Task details |
Print out every record below, exactly as written.

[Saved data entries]
⟨
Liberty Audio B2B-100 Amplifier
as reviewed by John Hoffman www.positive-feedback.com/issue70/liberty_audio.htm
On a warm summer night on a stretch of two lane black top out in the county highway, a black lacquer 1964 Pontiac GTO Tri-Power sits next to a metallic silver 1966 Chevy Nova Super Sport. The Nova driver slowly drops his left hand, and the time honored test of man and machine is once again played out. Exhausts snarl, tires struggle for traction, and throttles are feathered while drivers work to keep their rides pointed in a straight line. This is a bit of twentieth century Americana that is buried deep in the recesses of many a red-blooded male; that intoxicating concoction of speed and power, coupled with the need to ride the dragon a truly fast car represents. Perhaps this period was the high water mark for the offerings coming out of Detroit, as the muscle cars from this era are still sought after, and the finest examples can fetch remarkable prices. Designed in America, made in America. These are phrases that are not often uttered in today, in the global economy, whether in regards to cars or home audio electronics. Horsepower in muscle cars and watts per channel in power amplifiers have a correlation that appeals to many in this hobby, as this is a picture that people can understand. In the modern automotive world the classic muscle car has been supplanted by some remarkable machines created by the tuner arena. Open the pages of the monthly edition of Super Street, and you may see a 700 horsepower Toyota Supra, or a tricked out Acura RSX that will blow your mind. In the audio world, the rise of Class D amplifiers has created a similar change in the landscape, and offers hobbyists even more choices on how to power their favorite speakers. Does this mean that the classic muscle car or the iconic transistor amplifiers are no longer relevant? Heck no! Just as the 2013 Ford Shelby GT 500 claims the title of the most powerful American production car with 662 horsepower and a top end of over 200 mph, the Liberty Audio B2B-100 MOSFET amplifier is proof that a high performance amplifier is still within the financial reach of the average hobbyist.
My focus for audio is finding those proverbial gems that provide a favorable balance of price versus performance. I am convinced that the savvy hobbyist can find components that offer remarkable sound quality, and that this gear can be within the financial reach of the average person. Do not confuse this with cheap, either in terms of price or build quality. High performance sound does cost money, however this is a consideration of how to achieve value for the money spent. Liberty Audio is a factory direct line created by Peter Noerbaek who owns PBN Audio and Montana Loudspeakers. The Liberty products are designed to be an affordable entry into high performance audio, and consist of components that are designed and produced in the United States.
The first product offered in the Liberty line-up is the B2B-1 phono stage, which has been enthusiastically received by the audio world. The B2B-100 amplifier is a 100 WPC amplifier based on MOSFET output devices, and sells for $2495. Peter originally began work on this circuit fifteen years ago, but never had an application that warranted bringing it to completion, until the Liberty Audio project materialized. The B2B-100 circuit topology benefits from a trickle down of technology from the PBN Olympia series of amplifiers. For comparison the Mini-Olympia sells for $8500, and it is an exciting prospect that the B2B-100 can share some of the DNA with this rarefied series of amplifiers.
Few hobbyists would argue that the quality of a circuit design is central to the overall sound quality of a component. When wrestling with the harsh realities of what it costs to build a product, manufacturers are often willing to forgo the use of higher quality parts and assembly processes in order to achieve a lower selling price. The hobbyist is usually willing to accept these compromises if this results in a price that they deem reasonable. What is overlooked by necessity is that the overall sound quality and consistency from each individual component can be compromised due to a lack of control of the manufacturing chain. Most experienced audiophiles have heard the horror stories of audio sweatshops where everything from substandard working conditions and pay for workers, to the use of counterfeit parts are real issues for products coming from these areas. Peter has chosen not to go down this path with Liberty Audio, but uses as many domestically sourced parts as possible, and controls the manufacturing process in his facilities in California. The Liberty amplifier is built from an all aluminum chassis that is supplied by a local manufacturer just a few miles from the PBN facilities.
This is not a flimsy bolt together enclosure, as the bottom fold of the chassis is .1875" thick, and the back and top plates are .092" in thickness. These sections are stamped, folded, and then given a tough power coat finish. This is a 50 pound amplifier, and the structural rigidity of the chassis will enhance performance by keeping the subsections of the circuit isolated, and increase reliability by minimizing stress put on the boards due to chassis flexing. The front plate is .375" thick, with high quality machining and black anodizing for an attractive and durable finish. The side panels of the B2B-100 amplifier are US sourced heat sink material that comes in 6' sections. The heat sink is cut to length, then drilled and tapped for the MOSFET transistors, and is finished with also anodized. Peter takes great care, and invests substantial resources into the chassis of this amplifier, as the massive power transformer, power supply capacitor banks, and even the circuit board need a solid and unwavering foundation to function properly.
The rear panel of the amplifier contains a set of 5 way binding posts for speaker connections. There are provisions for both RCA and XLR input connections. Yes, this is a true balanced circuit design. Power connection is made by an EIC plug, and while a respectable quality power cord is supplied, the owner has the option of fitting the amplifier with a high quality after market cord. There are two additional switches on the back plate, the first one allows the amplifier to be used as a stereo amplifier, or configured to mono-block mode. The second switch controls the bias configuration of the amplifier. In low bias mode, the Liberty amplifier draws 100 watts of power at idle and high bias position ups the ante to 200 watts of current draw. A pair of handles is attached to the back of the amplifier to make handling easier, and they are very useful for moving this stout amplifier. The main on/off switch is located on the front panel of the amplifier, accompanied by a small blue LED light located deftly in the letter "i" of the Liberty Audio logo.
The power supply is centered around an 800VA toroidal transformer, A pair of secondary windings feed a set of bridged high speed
⟩
Task result |
Liberty Audio B2B-100 Amplifier
as reviewed by John Hoffman www.positive-feedback.com/issue70/liberty_audio.htm
On a warm summer night on a stretch of two lane black top out in the county highway, a black lacquer 1964 Pontiac GTO Tri-Power sits next to a metallic silver 1966 Chevy Nova Super Sport. The Nova driver slowly drops his left hand, and the time honored test of man and machine is once again played out. Exhausts snarl, tires struggle for traction, and throttles are feathered while drivers work to keep their rides pointed in a straight line. This is a bit of twentieth century Americana that is buried deep in the recesses of many a red-blooded male; that intoxicating concoction of speed and power, coupled with the need to ride the dragon a truly fast car represents. Perhaps this period was the high water mark for the offerings coming out of Detroit, as the muscle cars from this era are still sought after, and the finest examples can fetch remarkable prices. Designed in America, made in America. These are phrases that are not often uttered in today, in the global economy, whether in regards to cars or home audio electronics. Horsepower in muscle cars and watts per channel in power amplifiers have a correlation that appeals to many in this hobby, as this is a picture that people can understand. In the modern automotive world the classic muscle car has been supplanted by some remarkable machines created by the tuner arena. Open the pages of the monthly edition of Super Street, and you may see a 700 horsepower Toyota Supra, or a tricked out Acura RSX that will blow your mind. In the audio world, the rise of Class D amplifiers has created a similar change in the landscape, and offers hobbyists even more choices on how to power their favorite speakers. Does this mean that the classic muscle car or the iconic transistor amplifiers are no longer relevant? Heck no! Just as the 2013 Ford Shelby GT 500 claims the title of the most powerful American production car with 662 horsepower and a top end of over 200 mph, the Liberty Audio B2B-100 MOSFET amplifier is proof that a high performance amplifier is still within the financial reach of the average hobbyist.
My focus for audio is finding those proverbial gems that provide a favorable balance of price versus performance. I am convinced that the savvy hobbyist can find components that offer remarkable sound quality, and that this gear can be within the financial reach of the average person. Do not confuse this with cheap, either in terms of price or build quality. High performance sound does cost money, however this is a consideration of how to achieve value for the money spent. Liberty Audio is a factory direct line created by Peter Noerbaek who owns PBN Audio and Montana Loudspeakers. The Liberty products are designed to be an affordable entry into high performance audio, and consist of components that are designed and produced in the United States.
The first product offered in the Liberty line-up is the B2B-1 phono stage, which has been enthusiastically received by the audio world. The B2B-100 amplifier is a 100 WPC amplifier based on MOSFET output devices, and sells for $2495. Peter originally began work on this circuit fifteen years ago, but never had an application that warranted bringing it to completion, until the Liberty Audio project materialized. The B2B-100 circuit topology benefits from a trickle down of technology from the PBN Olympia series of amplifiers. For comparison the Mini-Olympia sells for $8500, and it is an exciting prospect that the B2B-100 can share some of the DNA with this rarefied series of amplifiers.
Few hobbyists would argue that the quality of a circuit design is central to the overall sound quality of a component. When wrestling with the harsh realities of what it costs to build a product, manufacturers are often willing to forgo the use of higher quality parts and assembly processes in order to achieve a lower selling price. The hobbyist is usually willing to accept these compromises if this results in a price that they deem reasonable. What is overlooked by necessity is that the overall sound quality and consistency from each individual component can be compromised due to a lack of control of the manufacturing chain. Most experienced audiophiles have heard the horror stories of audio sweatshops where everything from substandard working conditions and pay for workers, to the use of counterfeit parts are real issues for products coming from these areas. Peter has chosen not to go down this path with Liberty Audio, but uses as many domestically sourced parts as possible, and controls the manufacturing process in his facilities in California. The Liberty amplifier is built from an all aluminum chassis that is supplied by a local manufacturer just a few miles from the PBN facilities.
This is not a flimsy bolt together enclosure, as the bottom fold of the chassis is .1875" thick, and the back and top plates are .092" in thickness. These sections are stamped, folded, and then given a tough power coat finish. This is a 50 pound amplifier, and the structural rigidity of the chassis will enhance performance by keeping the subsections of the circuit isolated, and increase reliability by minimizing stress put on the boards due to chassis flexing. The front plate is .375" thick, with high quality machining and black anodizing for an attractive and durable finish. The side panels of the B2B-100 amplifier are US sourced heat sink material that comes in 6' sections. The heat sink is cut to length, then drilled and tapped for the MOSFET transistors, and is finished with also anodized. Peter takes great care, and invests substantial resources into the chassis of this amplifier, as the massive power transformer, power supply capacitor banks, and even the circuit board need a solid and unwavering foundation to function properly.
The rear panel of the amplifier contains a set of 5 way binding posts for speaker connections. There are provisions for both RCA and XLR input connections. Yes, this is a true balanced circuit design. Power connection is made by an EIC plug, and while a respectable quality power cord is supplied, the owner has the option of fitting the amplifier with a high quality after market cord. There are two additional switches on the back plate, the first one allows the amplifier to be used as a stereo amplifier, or configured to mono-block mode. The second switch controls the bias configuration of the amplifier. In low bias mode, the Liberty amplifier draws 100 watts of power at idle and high bias position ups the ante to 200 watts of current draw. A pair of handles is attached to the back of the amplifier to make handling easier, and they are very useful for moving this stout amplifier. The main on/off switch is located on the front panel of the amplifier, accompanied by a small blue LED light located deftly in the letter "i" of the Liberty Audio logo.
The power supply is centered around an 800VA toroidal transformer, A pair of secondary windings feed a set of bridged high speed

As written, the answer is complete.